Educate clients, provide value added service, practice good arboriculture and practice good business. Join the ISA and take advantage of as much training as you can - be an expert. Be sure to register and maintain good standing with the worker's compensation board. Obtain proper business insurance that addresses the unique risks of arborists (see: www.treesure.ca - Canada's only insurance exclusively for arborists).

From the marketing and promotion point of view, find ways to make your advertisements work for you. Offer to write 'editorial' as a soft-sell of your services. Does your local newspaper have an 'Ask the Expert' article? Offer to participate. Have a web site! With the technology of a Content Management System (CMS) so inexpensive and easy to use (if you can post messages here, you can build and maintain your own website) this is a must. Write a regular newsletter. Share 'hints & tips'. Be knowledgeable, be visible and be the choice!

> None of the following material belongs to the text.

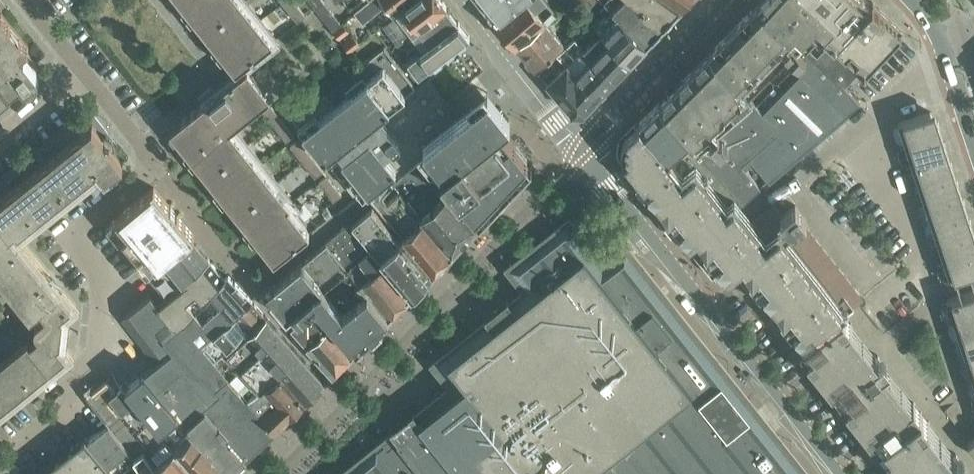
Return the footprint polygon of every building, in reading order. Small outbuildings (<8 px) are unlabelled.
[(235,70),(244,63),(273,40),(241,0),(180,0),(235,70)] [(295,2),(293,0),(285,0),(282,2),(287,8),(295,2)] [(314,6),(315,7),(319,12),(327,6),(322,0),(314,6)] [(367,2),(355,12),(362,20),(384,3),(391,12),(407,0),(370,0),(367,2)] [(458,21),(446,5),(443,0),(412,0),(403,7),(382,24),(398,44),(419,28),(427,38),(423,41),(426,46),(458,21)] [(494,17),(495,18),(516,0),(485,0),(497,15),(494,17)] [(516,44),(545,20),(556,11),(546,0),(516,0),(495,18),(516,44)] [(663,26),(632,0),(603,0),(607,4),(646,44),(663,26)] [(663,26),(679,8),(667,0),(632,0),(663,26)] [(819,34),(782,0),(760,0),(757,4),(845,86),(858,71),(819,34)] [(819,34),(822,31),(834,42),(871,2),(868,0),(782,0),(819,34)] [(872,1),(871,2),(834,42),(864,70),(901,31),(879,10),(880,9),(872,1)] [(287,8),(292,15),(300,8),(295,2),(287,8)] [(594,23),(630,61),(646,44),(607,4),(594,16),(598,20),(594,23)] [(860,102),(845,86),(757,4),(750,11),(748,9),(737,20),(739,22),(727,35),(725,33),(714,44),(716,46),(677,85),(660,102),(659,103),(690,140),(701,152),(742,201),(743,202),(761,187),(742,165),(751,157),(770,179),(822,134),(781,94),(762,114),(748,97),(786,57),(802,73),(785,90),(826,131),(860,102)] [(331,11),(327,6),(319,12),(321,14),(323,18),(331,11)] [(305,15),(300,8),(292,15),(297,21),(305,15)] [(37,71),(36,71),(37,71),(32,65),(36,62),(28,52),(24,55),(21,52),(28,46),(0,10),(0,100),(11,91),(10,90),(19,82),(20,84),(21,85),(22,86),(24,87),(26,87),(28,87),(30,87),(32,87),(34,86),(36,84),(37,82),(38,81),(38,80),(38,78),(38,77),(38,75),(37,73),(37,71)] [(336,17),(331,11),(323,18),(326,21),(328,23),(336,17)] [(336,17),(328,23),(333,29),(341,23),(336,17)] [(563,41),(545,20),(516,44),(535,66),(563,41)] [(469,35),(458,21),(426,46),(402,63),(414,78),(439,58),(469,35)] [(338,36),(348,29),(343,22),(333,30),(338,36)] [(593,22),(576,38),(614,78),(630,61),(594,23),(593,22)] [(343,42),(349,50),(359,42),(352,34),(343,42)] [(614,78),(576,38),(575,37),(557,53),(598,95),(614,78)] [(394,184),(397,181),(420,160),(422,158),(451,187),(479,221),(508,191),(532,165),(531,164),(501,127),(510,119),(488,91),(459,114),(447,100),(471,81),(470,79),(446,99),(429,78),(452,60),(451,59),(416,86),(384,46),(293,119),(353,194),(358,190),(363,195),(386,176),(393,184),(394,184)] [(584,109),(598,95),(557,53),(538,69),(547,80),(572,109),(584,109)] [(235,70),(238,74),(215,92),(211,87),(200,96),(204,101),(169,128),(274,260),(309,232),(288,205),(290,203),(230,127),(270,96),(244,63),(235,70)] [(261,109),(266,115),(274,109),(269,102),(261,109)] [(687,176),(695,170),(727,210),(734,204),(736,206),(742,201),(701,152),(684,166),(674,154),(690,140),(659,103),(639,122),(687,176)] [(279,115),(274,109),(266,115),(271,121),(279,115)] [(898,121),(905,142),(941,130),(935,109),(898,121)] [(273,123),(276,128),(284,121),(279,115),(271,121),(273,123)] [(289,128),(284,121),(276,128),(281,134),(289,128)] [(734,204),(727,210),(695,170),(687,176),(639,122),(625,136),(626,136),(623,139),(622,143),(621,147),(621,151),(622,154),(624,158),(635,171),(631,174),(646,193),(650,190),(666,211),(663,213),(678,233),(681,230),(695,248),(733,218),(734,211),(733,209),(736,206),(734,204)] [(30,313),(37,321),(35,324),(34,327),(35,330),(36,333),(38,336),(30,342),(27,339),(0,361),(0,408),(66,355),(58,345),(60,343),(63,317),(61,315),(71,306),(10,231),(15,228),(17,230),(97,166),(106,176),(123,163),(112,150),(115,147),(115,146),(114,143),(112,139),(109,137),(106,136),(105,135),(102,137),(92,124),(0,198),(0,276),(30,313)] [(294,134),(289,128),(281,134),(286,140),(294,134)] [(941,130),(905,142),(911,161),(948,149),(941,130)] [(298,138),(290,145),(295,151),(303,145),(298,138)] [(295,151),(300,157),(308,151),(303,145),(295,151)] [(911,161),(918,181),(954,169),(948,149),(911,161)] [(313,157),(308,151),(300,157),(302,161),(305,164),(313,157)] [(310,170),(318,164),(313,157),(305,164),(310,170)] [(429,195),(466,236),(479,222),(449,189),(420,160),(407,172),(429,195)] [(318,164),(310,170),(315,176),(323,170),(318,164)] [(924,200),(939,195),(961,188),(954,169),(918,181),(924,200)] [(419,212),(452,252),(466,236),(429,195),(407,172),(397,181),(394,184),(399,189),(419,212)] [(326,174),(318,181),(323,187),(331,181),(326,174)] [(323,187),(328,193),(336,187),(331,181),(323,187)] [(148,271),(149,272),(191,237),(194,235),(177,215),(178,215),(177,214),(176,214),(171,207),(170,206),(153,186),(110,223),(139,257),(144,253),(155,265),(148,271)] [(341,193),(336,187),(328,193),(333,200),(341,193)] [(380,189),(378,188),(377,189),(377,188),(368,195),(433,271),(432,271),(433,272),(452,252),(419,212),(399,189),(387,200),(379,190),(380,189)] [(961,188),(939,195),(924,200),(931,219),(967,207),(961,188)] [(358,195),(355,197),(339,210),(348,221),(367,206),(358,195)] [(795,339),(801,346),(843,313),(862,297),(802,222),(807,219),(795,204),(783,214),(774,204),(757,217),(760,222),(752,228),(749,223),(701,262),(712,275),(732,259),(738,267),(746,261),(752,263),(754,265),(748,269),(747,268),(747,269),(748,270),(743,274),(740,276),(760,302),(763,299),(774,313),(771,316),(791,341),(795,339)] [(413,255),(399,239),(371,206),(351,223),(412,294),(430,275),(413,255)] [(937,239),(973,227),(967,207),(931,219),(937,239)] [(322,211),(326,217),(331,213),(326,208),(322,211)] [(411,295),(348,221),(326,240),(327,242),(390,317),(391,315),(391,314),(409,295),(409,297),(411,295)] [(770,436),(767,438),(750,417),(753,415),(752,414),(725,381),(727,379),(718,367),(710,357),(701,346),(703,344),(664,295),(652,281),(628,251),(606,269),(589,247),(568,221),(538,245),(540,247),(517,265),(514,268),(530,289),(517,299),(514,295),(487,316),(492,323),(453,353),(435,367),(449,386),(442,391),(438,395),(421,408),(414,413),(419,420),(375,455),(374,453),(351,471),(347,473),(800,473),(770,436)] [(973,227),(937,239),(943,258),(973,248),(973,229),(973,227)] [(159,286),(165,294),(208,258),(191,237),(149,272),(148,273),(159,286)] [(265,291),(292,324),(316,303),(324,311),(334,323),(346,337),(352,346),(354,349),(355,349),(372,333),(372,332),(387,317),(388,317),(389,317),(390,317),(327,242),(302,262),(301,261),(265,291)] [(973,271),(973,248),(943,258),(950,279),(973,271)] [(224,278),(208,258),(165,294),(159,286),(123,316),(123,318),(156,362),(173,349),(163,337),(184,320),(217,284),(224,278)] [(234,282),(228,275),(224,278),(217,284),(184,320),(201,340),(223,322),(231,319),(237,314),(251,299),(235,281),(234,282)] [(953,319),(973,312),(973,290),(947,299),(953,319)] [(264,314),(251,299),(237,314),(231,319),(223,322),(201,340),(215,356),(237,336),(247,325),(250,329),(265,315),(264,314)] [(316,303),(292,324),(291,325),(332,372),(355,350),(354,349),(352,346),(346,337),(334,323),(324,311),(316,303)] [(953,319),(960,339),(973,334),(973,312),(953,319)] [(886,360),(886,359),(884,358),(883,358),(881,358),(880,358),(879,359),(875,354),(851,325),(852,324),(843,313),(801,346),(880,446),(921,412),(913,401),(913,402),(889,372),(890,372),(886,367),(887,365),(887,364),(888,363),(887,362),(887,361),(886,360)] [(278,371),(291,385),(305,399),(324,381),(265,315),(250,329),(247,325),(237,336),(263,367),(259,372),(268,381),(278,371)] [(248,454),(275,428),(252,400),(229,373),(230,372),(215,356),(201,340),(184,320),(163,337),(173,349),(156,362),(144,371),(174,406),(186,422),(206,404),(218,419),(248,454)] [(960,339),(966,358),(973,355),(973,334),(960,339)] [(229,373),(252,400),(264,390),(266,392),(269,389),(264,384),(268,381),(259,372),(263,367),(237,336),(215,356),(230,372),(229,373)] [(231,470),(186,422),(174,406),(144,371),(143,370),(124,385),(201,473),(227,473),(231,470)] [(305,399),(291,385),(278,371),(268,381),(264,384),(269,389),(266,392),(264,390),(252,400),(275,428),(305,399)] [(161,457),(109,395),(118,387),(109,376),(86,393),(92,402),(108,422),(134,455),(143,468),(148,473),(175,473),(161,457)] [(161,457),(175,473),(201,473),(124,385),(123,383),(118,387),(109,395),(161,457)] [(231,470),(245,456),(248,454),(218,419),(206,404),(186,422),(231,470)] [(921,412),(880,446),(902,473),(970,473),(964,466),(965,465),(965,464),(966,462),(966,461),(966,460),(965,459),(965,458),(964,458),(963,457),(962,457),(961,456),(960,456),(959,456),(958,457),(957,457),(953,452),(953,453),(928,422),(929,421),(921,412)] [(116,473),(135,473),(143,468),(134,455),(108,422),(87,439),(96,449),(116,473)] [(96,449),(87,439),(85,437),(53,462),(58,467),(50,473),(116,473),(96,449)]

Let us know how things go.

Best wishes for success!

Scott


----------



## Tedmc (Feb 20, 2007)

*Professionalism*

Scott,

Just responded to your insurance post. Again you are on the mark. I have been doing my homework for three years now just to think about starting my own company. Joined ISA ( Southern Chapter US ). studying for certified arborist exam, working in the industry, and attending seminars, conferences,etc.. Professionalism is key to my own success and to that of the industry. Thanks for your advice!


----------



## demott (Feb 21, 2007)

*New business*

Mark in any business number one priority is sales not the work. You will need to become an expert at advertising to make your self different from the competition. You're right in saying that people need to be educated. Take that thought and expand on it for your advertising.
Check out
http://www.dankennedy.com


----------



## M.D. Vaden (Feb 21, 2007)

Unless you are remarkably better for qualifications than existing companies, you main need may be to just get your name out there for people who don't have a service yet, or may want to change.

Honestly, I wouldn't waste much breath and ink on a bunch of education stuff on flyers.

Put all that stuff on your website.

If you didn't see the link elsewhere on this site, you might check the END of this page >> http://www.mdvaden.com/search_engine.shtml

The latter 15% or so of that page deals with getting your name out via all the other advertising pointing to your website.

The first part deals more with ranking, which is of little relevance for you right now.


----------